Asad Qaiser echoes call for judicial probe into ‘Lettergate’

Published May 14, 2022
This December 7, 2021 photo shows National Assembly Asad Qaiser presiding over a meeting. — Photo courtesy NA Twitter
This December 7, 2021 photo shows National Assembly Asad Qaiser presiding over a meeting. — Photo courtesy NA Twitter

ISLAMABAD: Former National Assem­bly speaker Asad Qaiser while expressing complete trust in the Supreme Court, which is seized with a case seeking to recall its setting aside of the April 3 ruling of then NA deputy speaker Qasim Suri on the no-trust move, on Friday reiterated the president’s call for the apex court to formulate a judicial commission to investigate the Lettergate controversy.

The petition was moved by former prime minister Imran Khan before the SC on Thursday on the grounds that the apex court’s April 7 short order was replete with errors.

In his interaction with media, Asad Qaiser, who was present at the SC, said he also had moved a similar petition before the top court and expressed the hope that it would play its legal role for the realisation of early general elections in the country, a demand the PTI has been emphasising in its countrywide public meetings.

All eyes are on the Supreme Court, Asad Qaiser said, and expressed the confidence that the SC would soon constitute a judicial commission to conduct an inquiry into the ‘international conspiracy’ for regime change in Pakistan, also known as Lettergate.

Expresses ‘complete trust’ in SC on petition seeking review of decision on Suri’s ruling

The demand for the commission came in the backdrop of a letter written by President Dr Arif Alvi to Chief Justice of Pakistan Umar Ata Bandial requesting him to form the judicial commission to conduct open hearings and probe the allegations of a conspiracy to engineer regime change.

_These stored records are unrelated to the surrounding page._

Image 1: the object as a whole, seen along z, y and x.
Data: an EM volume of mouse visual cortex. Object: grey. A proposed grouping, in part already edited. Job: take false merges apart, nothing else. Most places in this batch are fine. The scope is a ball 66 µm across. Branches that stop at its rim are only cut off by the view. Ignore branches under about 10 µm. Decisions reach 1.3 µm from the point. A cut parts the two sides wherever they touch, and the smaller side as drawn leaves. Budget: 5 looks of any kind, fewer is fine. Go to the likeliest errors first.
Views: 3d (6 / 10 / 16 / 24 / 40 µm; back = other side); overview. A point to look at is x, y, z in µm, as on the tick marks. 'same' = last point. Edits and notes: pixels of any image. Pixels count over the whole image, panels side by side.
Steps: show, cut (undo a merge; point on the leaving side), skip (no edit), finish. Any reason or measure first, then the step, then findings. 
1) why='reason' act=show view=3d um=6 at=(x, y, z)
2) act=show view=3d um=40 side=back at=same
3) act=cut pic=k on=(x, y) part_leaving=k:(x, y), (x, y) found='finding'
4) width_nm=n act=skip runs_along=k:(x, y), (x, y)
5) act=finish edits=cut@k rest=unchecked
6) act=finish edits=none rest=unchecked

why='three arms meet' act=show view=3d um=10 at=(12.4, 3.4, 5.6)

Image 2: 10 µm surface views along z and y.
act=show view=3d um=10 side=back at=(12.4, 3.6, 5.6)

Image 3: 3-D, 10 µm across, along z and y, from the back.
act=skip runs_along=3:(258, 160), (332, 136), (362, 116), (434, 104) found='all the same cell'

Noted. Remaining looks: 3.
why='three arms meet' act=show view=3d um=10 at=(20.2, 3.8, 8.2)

In his letter the president had stated that a serious political crisis was looming in the country and major polarisation was taking place in politics, in the wake of recent events, as well as among the people of Pakistan.

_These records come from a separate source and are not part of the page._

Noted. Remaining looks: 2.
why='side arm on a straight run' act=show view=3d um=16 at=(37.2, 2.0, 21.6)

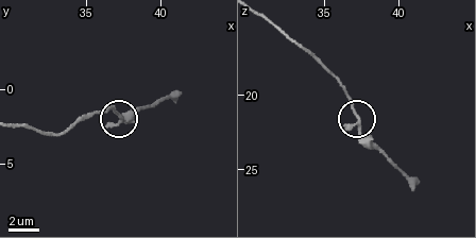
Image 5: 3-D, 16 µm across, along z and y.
why='other side' act=show view=3d um=16 side=back at=(37.4, 1.8, 21.6)

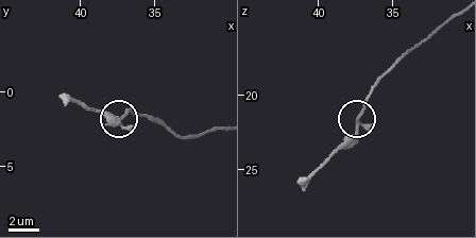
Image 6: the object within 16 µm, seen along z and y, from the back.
act=skip found='continuous, no second cell'

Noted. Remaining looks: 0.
act=finish edits=none rest=unchecked

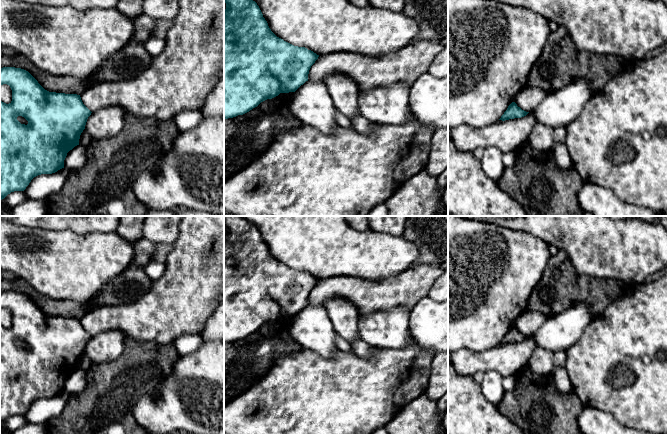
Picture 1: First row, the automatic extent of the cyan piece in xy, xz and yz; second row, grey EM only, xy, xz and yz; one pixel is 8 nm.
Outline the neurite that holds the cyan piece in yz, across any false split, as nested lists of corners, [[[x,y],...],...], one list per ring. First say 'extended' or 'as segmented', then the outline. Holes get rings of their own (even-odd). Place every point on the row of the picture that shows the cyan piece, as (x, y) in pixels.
as segmented | [[[512,102],[499,120],[505,121],[514,118],[521,118],[526,116],[528,113],[529,112],[526,112],[518,107],[515,102]]]

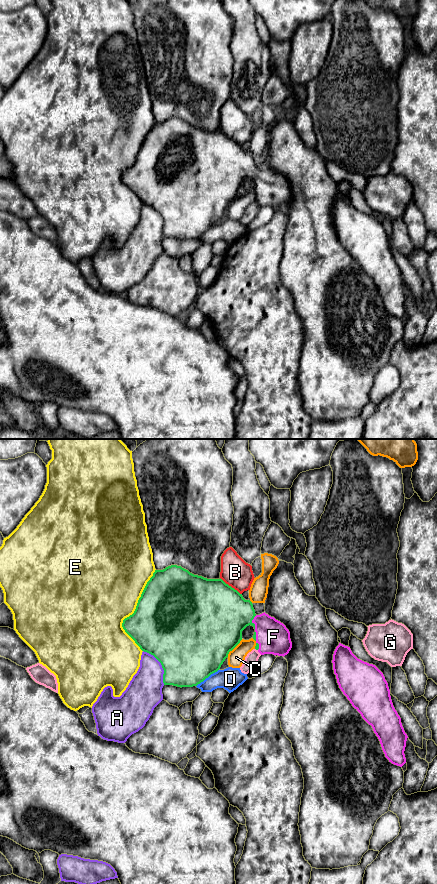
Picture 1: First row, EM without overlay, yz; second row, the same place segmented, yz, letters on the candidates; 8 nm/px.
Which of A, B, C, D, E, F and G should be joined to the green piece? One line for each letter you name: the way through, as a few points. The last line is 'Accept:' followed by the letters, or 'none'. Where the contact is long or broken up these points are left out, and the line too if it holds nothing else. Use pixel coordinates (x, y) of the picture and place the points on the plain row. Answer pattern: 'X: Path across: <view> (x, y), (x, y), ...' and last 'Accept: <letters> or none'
F: Path across: yz (221, 166), (243, 166), (251, 174), (258, 174), (273, 189)
Accept: F

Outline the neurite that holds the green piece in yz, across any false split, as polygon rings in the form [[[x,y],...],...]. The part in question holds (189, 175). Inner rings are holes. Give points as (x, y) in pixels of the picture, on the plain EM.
[[[171,117],[163,122],[155,122],[153,128],[147,134],[141,149],[138,152],[136,161],[132,167],[125,170],[122,175],[122,179],[125,184],[135,193],[135,195],[144,204],[153,207],[162,217],[164,222],[163,235],[164,237],[173,237],[177,239],[193,239],[197,238],[208,230],[211,226],[217,224],[225,211],[228,209],[230,203],[232,203],[242,192],[242,183],[247,178],[253,178],[255,181],[253,191],[256,193],[255,201],[261,206],[273,206],[278,208],[285,208],[289,205],[292,200],[292,194],[290,191],[290,184],[286,178],[280,173],[276,172],[274,169],[269,168],[265,164],[256,167],[253,160],[253,156],[250,152],[245,152],[237,142],[226,136],[222,131],[207,131],[202,128],[194,127],[188,122],[182,120],[181,118]]]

Therefore there was a need for all institutions to make utmost efforts to avert further deterioration.

‘Sheer interference in internal affairs’

Mr Qaiser claimed that he himself had seen the diplomatic cable or cipher, which came from the US for the change of government in Pakistan and explained that after reading the cable, he came to the conclusion that it was sheer interference in the internal affairs of Pakistan.

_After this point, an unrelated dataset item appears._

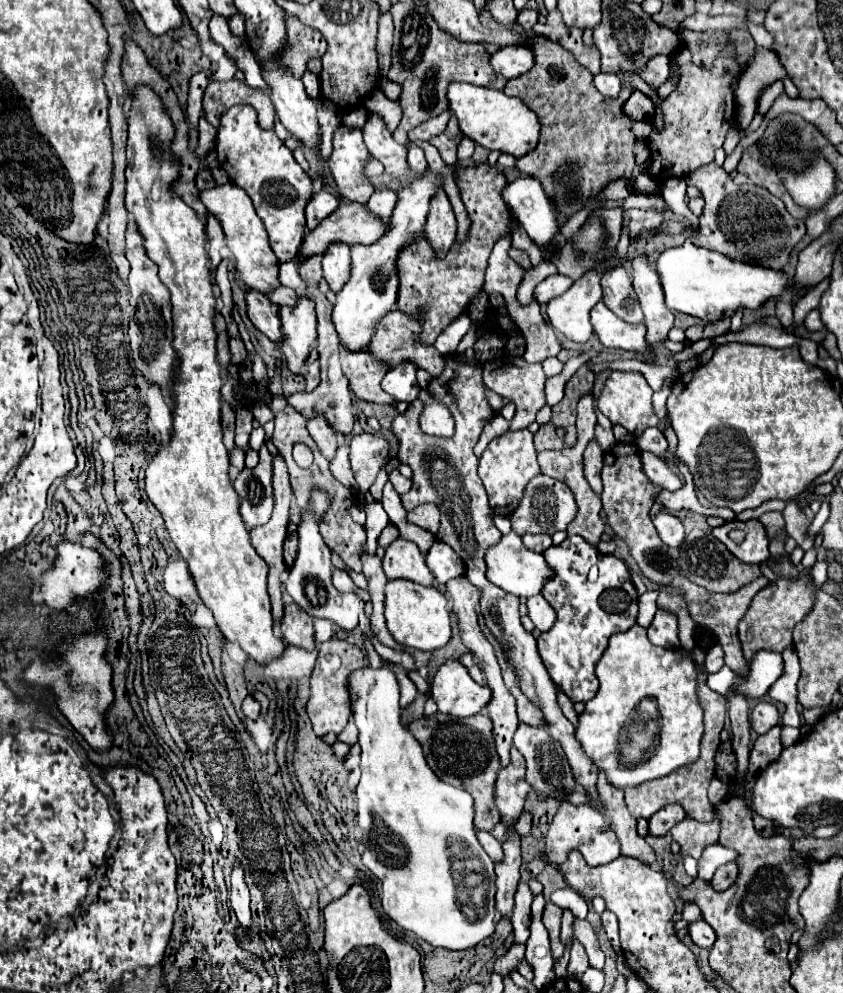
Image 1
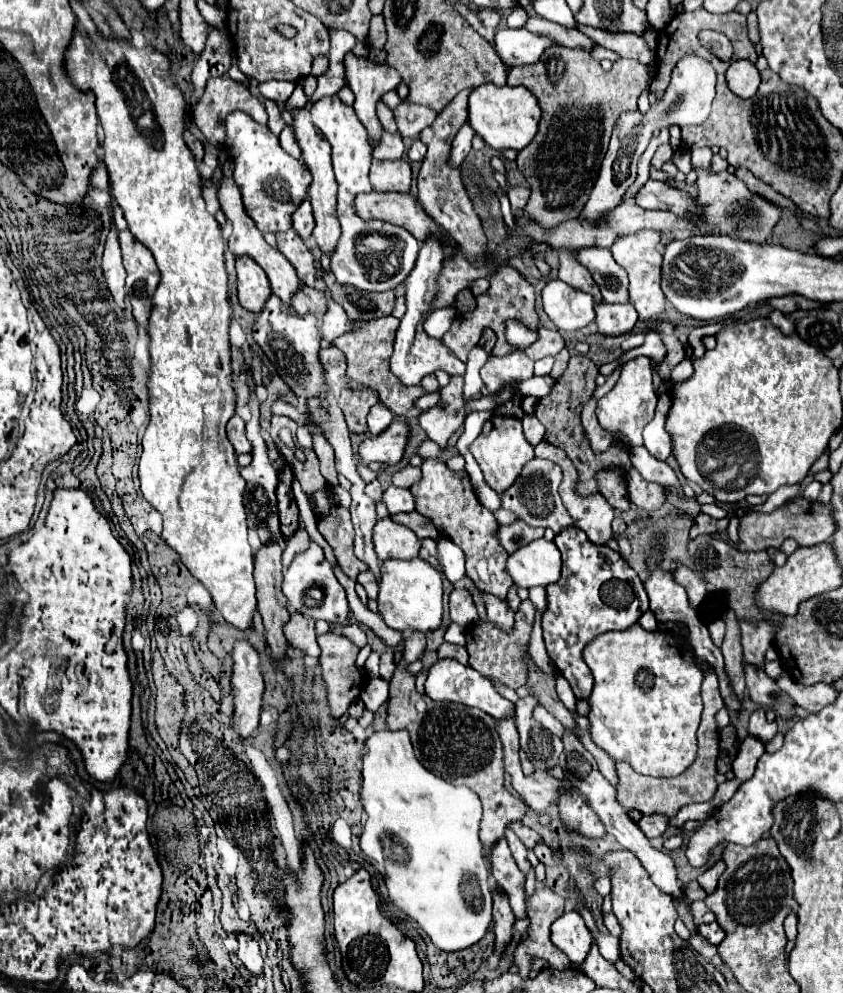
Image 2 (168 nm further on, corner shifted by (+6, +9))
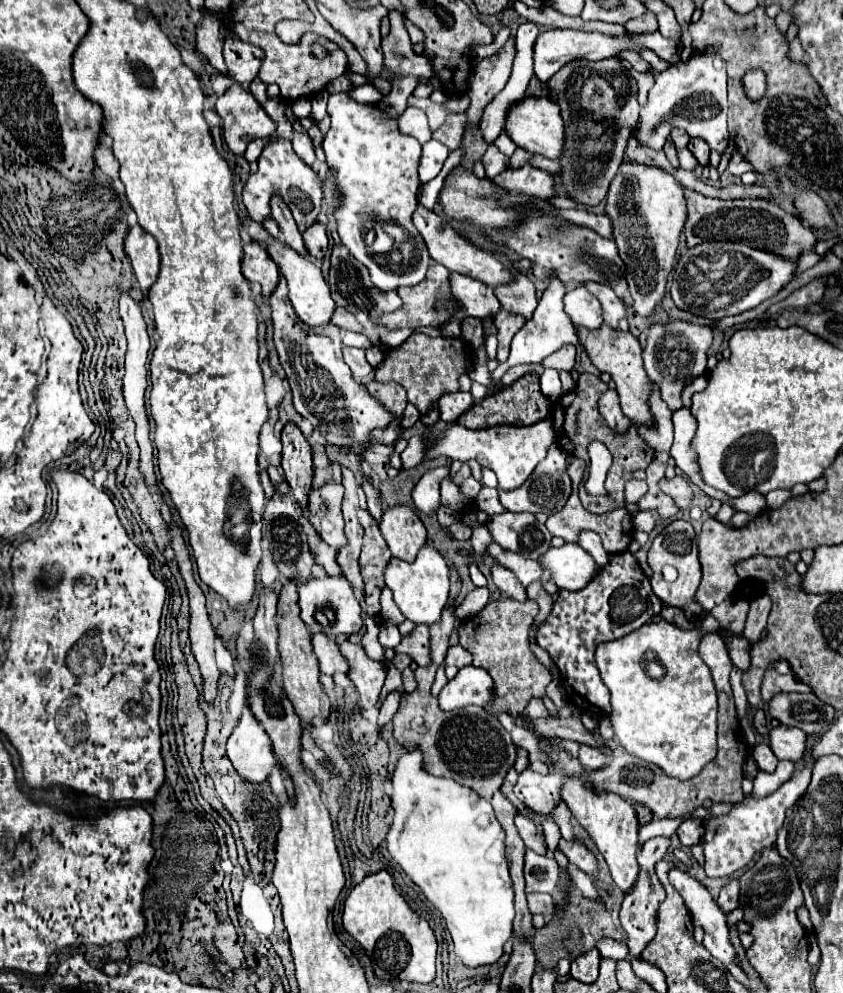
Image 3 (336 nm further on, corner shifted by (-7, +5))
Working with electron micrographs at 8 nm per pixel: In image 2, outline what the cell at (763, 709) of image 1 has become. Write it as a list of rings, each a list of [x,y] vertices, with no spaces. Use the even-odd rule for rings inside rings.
[[[760,709],[750,715],[750,729],[748,731],[752,737],[760,739],[762,743],[768,743],[778,733],[778,727],[776,727],[776,723],[768,723],[764,711]]]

That was the reason he had resigned from the speaker’s office in view of the alleged conspiracy and said everything will become crystal clear if the judicial commission conducts a probe into the ‘international conspiracy’.

The former speaker had resigned from office on April 9 after nominating former speaker Ayaz Sadiq to oversee the proceedings of the National Assembly and conduct the no-trust motion moved by the then joint opposition which eventually led to the fall of Imran Khan’s government.

He further highlighted that the National Security Committee of parliament had also acknowledged the ‘international conspiracy’ when it had gone through the diplomatic cable, while former leader of the opposition and now Prime Minister Shehbaz Sharif was also invited but he refused to go through the diplomatic cable.

Mr Qaiser said the PTI did not have any ill will or enmity with any foreign government but believed that the relationship between two states should strictly rest on a bilateral basis in accordance with international principles and decency in which no diplomat or ambassador should have the right to use insulting or derogatory remarks against any state.

In its petition, the PTI had pleaded that through the April 7 short order the Supreme Court did not appreciate the mandate of the Constitution which ensures that parliament as well as the president and prime minister were not answerable in exercise of their functions in the discharge of their constitutional obligations.

Thus the entire jurisdiction exercised by the apex court on April 7 is in violation of Article 175 of the Constitu­tion, the petition emphasised.